“A River”, one of Ramanujan's finest poems, appeared in The Striders in 1966. It is a poem on the river Vaikai which flows through Madurai, a city that has for long been the seat of Tamil culture. The poem is an evocation of a river.
The poet clearly reveals the attitudes of both old and new Tamil poets who have shown utter indifference and callousness to human suffering at the time of devastating flood. It is conspicuous for ironic contrasts and good - humoured satire at poets who, are fond of sensational events such as flood and who are totally unconcerned for the devastation and suffering they cause to the people , clear and lucid style, vivid and picturesque descriptions, and precise and suggestive images. Ramanujan's sensibility is Indian. His Western education, his stay in U.S.A. and remoteness from India have sharpened his sensibility and he conjures up vivid pictures of Indian life from the vast treasure of his memory, K.R.S Iyengar remarks: “In The Striders Ramanujan summons from the hinterland of memory buried moments of suspense surprise or agony, and turns them into disturbingly vivid poems.” “A River” also expresses his recollections of his past. Madurai is a city noted for its temples and poets, who always sang of cities and temples. Here the poet ironically suggests that the poets ignored human beings and their sufferings. The river Vaikai flows in Madurai. It dries in every summer.
“baring the sand - ribs
straw and women's hair
clogging the Watergates.”
But no poet sang of the river that dried. “The poet sang only of the floods”. The contrast between the dry river and river in flood is vividly and picturesquely described. The river in flood
“carried off three village houses
one pregnant woman
and a couple of cows
named Gopi and Brinda, as usual."
Ramanujan makes an ironic dig at poets who sang only of floods and ignored human concern:
"but no one spoke
in verse
of the pregnant woman
drowned, with perhaps twins in her
kicking at blank walls
even before birth."
The river becomes poetic once a year when it has enough of water. How ironically the devastating power of the river is described:
“People everywhere talked
of the inches rising,
of the precise number of cobbled steps
run over by the water, rising
on the bathing places,
and the way it carried off three village houses,
one pregnant woman
and a couple of cows
named Gopi and Brinda, as usual.”
“A River” is also remarkable for the creation of tableau like effects, for example:
“every summer
a river drives to a trickle
in the sand
baring the sand ribs,
straw and women's hair
clogging the watergates
at the rusty bars
under the bridges with patches
of repair all over them.
the wet stones glistening like sleepy
crocodiles, the dry ones
shaven water - buffaloes lounging in the sun.”

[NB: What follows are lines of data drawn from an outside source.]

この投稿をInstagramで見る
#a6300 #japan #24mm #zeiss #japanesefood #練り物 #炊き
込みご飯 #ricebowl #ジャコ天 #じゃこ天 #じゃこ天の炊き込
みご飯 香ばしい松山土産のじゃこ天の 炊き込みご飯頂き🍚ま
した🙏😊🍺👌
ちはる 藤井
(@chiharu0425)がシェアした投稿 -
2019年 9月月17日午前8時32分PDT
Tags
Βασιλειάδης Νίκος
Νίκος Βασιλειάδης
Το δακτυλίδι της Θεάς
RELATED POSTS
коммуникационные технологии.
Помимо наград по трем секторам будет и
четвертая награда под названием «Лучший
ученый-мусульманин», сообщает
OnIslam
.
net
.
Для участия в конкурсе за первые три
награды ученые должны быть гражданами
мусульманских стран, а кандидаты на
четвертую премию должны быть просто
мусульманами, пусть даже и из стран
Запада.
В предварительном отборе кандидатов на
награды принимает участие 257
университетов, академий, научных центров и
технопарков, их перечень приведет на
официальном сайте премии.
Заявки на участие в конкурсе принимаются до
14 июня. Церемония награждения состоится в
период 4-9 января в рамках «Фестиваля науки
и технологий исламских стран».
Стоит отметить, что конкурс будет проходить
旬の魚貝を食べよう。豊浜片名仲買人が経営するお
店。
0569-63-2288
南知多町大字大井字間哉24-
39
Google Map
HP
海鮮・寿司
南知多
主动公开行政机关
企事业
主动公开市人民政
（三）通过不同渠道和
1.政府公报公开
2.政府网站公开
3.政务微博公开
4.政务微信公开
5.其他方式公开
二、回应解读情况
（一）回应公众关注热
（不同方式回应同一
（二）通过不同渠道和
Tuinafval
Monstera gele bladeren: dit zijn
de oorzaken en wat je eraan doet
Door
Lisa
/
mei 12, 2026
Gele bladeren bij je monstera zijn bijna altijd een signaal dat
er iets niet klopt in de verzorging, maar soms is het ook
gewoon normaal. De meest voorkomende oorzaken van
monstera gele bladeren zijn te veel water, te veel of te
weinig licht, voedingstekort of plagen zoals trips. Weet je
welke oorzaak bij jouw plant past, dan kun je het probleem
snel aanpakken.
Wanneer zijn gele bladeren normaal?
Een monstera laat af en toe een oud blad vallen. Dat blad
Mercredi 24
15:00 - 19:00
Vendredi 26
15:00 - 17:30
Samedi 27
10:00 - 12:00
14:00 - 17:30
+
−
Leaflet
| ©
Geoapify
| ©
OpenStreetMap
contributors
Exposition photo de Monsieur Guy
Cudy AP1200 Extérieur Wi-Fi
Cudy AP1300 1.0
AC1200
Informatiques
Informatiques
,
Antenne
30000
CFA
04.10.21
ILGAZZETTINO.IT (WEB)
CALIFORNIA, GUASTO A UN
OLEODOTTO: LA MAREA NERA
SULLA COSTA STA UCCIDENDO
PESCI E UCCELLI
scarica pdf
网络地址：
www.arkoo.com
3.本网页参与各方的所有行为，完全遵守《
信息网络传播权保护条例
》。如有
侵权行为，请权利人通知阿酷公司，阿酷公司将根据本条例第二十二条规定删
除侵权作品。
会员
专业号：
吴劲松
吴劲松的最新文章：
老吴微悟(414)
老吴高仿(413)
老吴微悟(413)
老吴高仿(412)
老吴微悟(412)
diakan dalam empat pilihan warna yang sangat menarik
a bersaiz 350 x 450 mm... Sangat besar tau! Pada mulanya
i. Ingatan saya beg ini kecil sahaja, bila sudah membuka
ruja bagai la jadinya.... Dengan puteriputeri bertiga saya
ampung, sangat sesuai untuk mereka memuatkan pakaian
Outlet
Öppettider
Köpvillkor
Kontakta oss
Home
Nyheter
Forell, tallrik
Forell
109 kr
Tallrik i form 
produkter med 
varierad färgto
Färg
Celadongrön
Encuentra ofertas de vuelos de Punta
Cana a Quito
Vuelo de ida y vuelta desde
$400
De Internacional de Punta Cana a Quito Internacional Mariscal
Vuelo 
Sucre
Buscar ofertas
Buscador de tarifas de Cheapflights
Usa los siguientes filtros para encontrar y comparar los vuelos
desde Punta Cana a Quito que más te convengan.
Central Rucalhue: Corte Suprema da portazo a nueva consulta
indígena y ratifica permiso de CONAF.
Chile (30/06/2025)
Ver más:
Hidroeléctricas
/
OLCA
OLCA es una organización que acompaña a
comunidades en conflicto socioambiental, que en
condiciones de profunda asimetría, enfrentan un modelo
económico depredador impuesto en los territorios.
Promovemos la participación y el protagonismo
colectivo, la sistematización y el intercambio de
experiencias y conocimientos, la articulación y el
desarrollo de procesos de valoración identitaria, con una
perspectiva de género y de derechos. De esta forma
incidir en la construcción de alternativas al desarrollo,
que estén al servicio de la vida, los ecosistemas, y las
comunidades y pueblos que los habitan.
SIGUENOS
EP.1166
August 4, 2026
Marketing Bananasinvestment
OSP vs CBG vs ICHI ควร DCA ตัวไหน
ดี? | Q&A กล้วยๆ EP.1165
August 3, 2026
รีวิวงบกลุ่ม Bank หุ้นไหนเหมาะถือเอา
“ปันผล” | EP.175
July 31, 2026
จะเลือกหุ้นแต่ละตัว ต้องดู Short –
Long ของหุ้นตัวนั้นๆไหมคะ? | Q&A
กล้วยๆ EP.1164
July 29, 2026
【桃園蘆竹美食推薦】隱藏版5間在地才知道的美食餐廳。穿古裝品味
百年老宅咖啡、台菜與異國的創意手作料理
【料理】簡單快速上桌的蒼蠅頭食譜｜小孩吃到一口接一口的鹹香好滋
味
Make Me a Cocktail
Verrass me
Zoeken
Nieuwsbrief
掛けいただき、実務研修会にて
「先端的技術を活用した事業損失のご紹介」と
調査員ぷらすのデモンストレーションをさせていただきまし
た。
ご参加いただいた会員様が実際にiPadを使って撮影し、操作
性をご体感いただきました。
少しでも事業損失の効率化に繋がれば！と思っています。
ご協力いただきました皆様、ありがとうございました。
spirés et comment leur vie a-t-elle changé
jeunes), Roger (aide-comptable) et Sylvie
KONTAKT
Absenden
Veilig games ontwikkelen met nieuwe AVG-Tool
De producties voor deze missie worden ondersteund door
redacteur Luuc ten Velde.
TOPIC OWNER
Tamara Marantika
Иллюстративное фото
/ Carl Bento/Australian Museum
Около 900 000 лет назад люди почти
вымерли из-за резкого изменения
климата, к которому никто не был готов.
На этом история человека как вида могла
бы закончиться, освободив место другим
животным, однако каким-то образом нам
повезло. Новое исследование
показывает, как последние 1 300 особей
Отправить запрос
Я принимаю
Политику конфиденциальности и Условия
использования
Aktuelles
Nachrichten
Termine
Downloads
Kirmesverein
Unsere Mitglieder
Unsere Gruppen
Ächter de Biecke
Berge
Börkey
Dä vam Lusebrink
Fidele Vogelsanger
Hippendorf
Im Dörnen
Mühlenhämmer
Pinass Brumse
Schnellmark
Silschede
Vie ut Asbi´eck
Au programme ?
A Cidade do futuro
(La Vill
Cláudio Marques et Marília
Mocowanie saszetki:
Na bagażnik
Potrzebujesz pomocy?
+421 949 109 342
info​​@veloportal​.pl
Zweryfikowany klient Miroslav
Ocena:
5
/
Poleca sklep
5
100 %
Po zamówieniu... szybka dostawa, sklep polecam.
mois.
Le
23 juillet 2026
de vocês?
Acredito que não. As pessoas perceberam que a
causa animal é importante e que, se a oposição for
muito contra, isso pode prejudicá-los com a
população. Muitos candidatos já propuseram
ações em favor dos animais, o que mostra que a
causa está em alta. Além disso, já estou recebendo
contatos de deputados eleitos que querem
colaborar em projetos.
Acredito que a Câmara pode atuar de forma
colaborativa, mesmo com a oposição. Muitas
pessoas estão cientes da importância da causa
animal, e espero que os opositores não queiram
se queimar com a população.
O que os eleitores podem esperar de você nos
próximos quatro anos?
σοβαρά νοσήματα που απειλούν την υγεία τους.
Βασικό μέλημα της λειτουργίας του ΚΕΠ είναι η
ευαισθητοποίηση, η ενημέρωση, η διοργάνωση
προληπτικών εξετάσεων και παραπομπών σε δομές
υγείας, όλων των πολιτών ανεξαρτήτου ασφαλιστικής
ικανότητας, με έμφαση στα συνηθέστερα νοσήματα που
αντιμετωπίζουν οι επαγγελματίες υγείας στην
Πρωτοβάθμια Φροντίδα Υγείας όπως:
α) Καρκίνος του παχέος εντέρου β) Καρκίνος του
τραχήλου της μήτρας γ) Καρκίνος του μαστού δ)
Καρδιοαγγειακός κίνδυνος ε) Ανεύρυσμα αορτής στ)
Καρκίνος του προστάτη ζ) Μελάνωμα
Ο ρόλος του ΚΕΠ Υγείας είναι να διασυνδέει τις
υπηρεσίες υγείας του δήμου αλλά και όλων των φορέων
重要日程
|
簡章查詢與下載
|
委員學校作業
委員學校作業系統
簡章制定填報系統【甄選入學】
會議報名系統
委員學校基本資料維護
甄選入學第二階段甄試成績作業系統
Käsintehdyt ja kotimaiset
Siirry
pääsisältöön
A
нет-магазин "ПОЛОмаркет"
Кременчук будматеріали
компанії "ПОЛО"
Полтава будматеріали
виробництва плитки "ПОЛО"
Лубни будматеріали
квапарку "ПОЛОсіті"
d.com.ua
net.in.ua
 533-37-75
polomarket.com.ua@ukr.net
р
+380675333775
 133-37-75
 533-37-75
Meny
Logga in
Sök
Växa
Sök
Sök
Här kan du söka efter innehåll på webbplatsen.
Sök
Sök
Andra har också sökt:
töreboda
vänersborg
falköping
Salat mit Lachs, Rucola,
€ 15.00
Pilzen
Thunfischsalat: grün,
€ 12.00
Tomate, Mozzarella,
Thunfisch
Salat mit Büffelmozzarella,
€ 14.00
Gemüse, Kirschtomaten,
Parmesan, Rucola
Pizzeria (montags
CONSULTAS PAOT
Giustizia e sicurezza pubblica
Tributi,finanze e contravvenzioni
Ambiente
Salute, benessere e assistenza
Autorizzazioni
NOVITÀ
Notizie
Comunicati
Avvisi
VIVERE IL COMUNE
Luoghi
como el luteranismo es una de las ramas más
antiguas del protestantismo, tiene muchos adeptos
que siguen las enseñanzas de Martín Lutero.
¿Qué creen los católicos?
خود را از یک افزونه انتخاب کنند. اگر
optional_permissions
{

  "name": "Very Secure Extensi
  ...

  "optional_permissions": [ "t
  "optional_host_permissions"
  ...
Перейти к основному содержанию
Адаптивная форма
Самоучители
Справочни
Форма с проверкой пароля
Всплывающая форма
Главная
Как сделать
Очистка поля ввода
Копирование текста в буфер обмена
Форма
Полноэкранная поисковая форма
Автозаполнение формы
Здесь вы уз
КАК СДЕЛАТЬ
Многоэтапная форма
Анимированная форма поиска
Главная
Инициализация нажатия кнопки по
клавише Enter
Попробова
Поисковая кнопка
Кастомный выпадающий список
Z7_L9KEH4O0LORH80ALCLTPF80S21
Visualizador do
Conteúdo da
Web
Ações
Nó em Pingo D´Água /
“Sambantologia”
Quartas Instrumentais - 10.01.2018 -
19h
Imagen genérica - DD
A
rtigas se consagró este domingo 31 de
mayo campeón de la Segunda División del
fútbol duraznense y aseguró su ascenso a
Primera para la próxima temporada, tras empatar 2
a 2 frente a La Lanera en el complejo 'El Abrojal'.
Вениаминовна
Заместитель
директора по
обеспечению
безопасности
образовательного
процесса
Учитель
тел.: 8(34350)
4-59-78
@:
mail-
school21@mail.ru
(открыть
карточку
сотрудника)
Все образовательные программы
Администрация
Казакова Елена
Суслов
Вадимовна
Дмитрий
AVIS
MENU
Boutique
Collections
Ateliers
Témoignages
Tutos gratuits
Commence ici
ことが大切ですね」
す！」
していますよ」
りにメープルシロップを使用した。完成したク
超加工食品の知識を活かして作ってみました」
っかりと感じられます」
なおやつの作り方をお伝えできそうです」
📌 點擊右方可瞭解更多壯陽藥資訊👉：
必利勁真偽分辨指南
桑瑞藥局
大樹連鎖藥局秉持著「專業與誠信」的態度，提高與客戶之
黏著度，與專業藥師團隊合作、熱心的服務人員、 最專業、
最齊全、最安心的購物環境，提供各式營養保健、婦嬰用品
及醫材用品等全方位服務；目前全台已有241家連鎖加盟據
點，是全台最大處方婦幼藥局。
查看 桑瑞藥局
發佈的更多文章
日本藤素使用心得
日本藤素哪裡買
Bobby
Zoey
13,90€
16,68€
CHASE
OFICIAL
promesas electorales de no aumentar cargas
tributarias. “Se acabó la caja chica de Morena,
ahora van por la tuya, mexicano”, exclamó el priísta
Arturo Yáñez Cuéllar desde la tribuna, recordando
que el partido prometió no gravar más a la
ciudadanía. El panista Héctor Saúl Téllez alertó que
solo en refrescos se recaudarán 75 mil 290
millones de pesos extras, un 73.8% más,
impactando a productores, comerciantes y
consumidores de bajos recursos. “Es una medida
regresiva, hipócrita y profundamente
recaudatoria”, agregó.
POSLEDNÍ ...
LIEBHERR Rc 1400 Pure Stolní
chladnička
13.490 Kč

Ramanujan also employs repetitive vocabulary in this poem:
city of temples and poets
who sang of cities and temples.”
The imagery is suggestive and picturesque. The dryness of the river, described in the following lines, also suggests the emotional sterility and want of human concern of poets:
"Straw and women's hair
clogging the watergates
at the rusty bars … "
“A River” is a fine poem which reveals A. K. Ramanujan's ability as a flawless poetic craftsman.